- Information shown -
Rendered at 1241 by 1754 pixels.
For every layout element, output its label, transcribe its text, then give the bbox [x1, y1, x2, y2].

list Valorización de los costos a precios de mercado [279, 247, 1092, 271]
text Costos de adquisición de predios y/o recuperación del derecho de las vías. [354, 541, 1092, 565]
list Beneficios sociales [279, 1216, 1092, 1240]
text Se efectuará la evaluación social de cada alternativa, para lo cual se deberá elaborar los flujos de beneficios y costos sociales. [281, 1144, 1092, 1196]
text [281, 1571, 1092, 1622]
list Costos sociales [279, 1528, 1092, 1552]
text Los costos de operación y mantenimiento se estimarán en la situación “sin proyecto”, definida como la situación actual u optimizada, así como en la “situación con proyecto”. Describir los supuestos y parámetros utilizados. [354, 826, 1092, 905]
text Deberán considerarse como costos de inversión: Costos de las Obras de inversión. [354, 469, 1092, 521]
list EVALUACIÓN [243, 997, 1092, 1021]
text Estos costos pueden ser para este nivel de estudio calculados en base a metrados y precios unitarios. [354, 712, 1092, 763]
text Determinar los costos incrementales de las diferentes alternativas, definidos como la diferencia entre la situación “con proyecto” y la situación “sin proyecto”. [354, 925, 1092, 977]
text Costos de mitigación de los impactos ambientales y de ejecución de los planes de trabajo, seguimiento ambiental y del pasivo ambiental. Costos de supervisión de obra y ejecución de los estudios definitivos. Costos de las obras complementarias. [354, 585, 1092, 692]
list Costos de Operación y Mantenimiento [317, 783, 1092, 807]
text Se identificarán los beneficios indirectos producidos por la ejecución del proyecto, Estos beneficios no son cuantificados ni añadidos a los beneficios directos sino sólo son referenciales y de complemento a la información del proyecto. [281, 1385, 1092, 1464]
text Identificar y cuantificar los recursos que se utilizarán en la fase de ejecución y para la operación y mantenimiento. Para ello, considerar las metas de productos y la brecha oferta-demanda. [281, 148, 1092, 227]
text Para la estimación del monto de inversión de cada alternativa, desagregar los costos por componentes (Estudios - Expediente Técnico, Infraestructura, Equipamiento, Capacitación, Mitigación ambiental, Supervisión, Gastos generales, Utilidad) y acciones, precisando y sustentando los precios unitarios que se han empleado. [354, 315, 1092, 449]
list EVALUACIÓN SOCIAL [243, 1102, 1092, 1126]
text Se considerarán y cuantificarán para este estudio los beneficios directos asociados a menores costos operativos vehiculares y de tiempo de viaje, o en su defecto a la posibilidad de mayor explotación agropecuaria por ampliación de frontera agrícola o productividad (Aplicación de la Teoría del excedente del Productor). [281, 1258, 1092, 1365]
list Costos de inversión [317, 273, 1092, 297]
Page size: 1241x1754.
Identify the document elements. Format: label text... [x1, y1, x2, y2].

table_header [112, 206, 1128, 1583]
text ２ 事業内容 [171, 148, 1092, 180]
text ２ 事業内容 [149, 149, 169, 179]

- Instruction -
Set down exactly the lines beginning at the one that holds "table_header [112, 206, 1128, 1583]" and ending with the last line of the data.

- Answer box -
table_header [112, 206, 1128, 1583]
text ２ 事業内容 [171, 148, 1092, 180]
text ２ 事業内容 [149, 149, 169, 179]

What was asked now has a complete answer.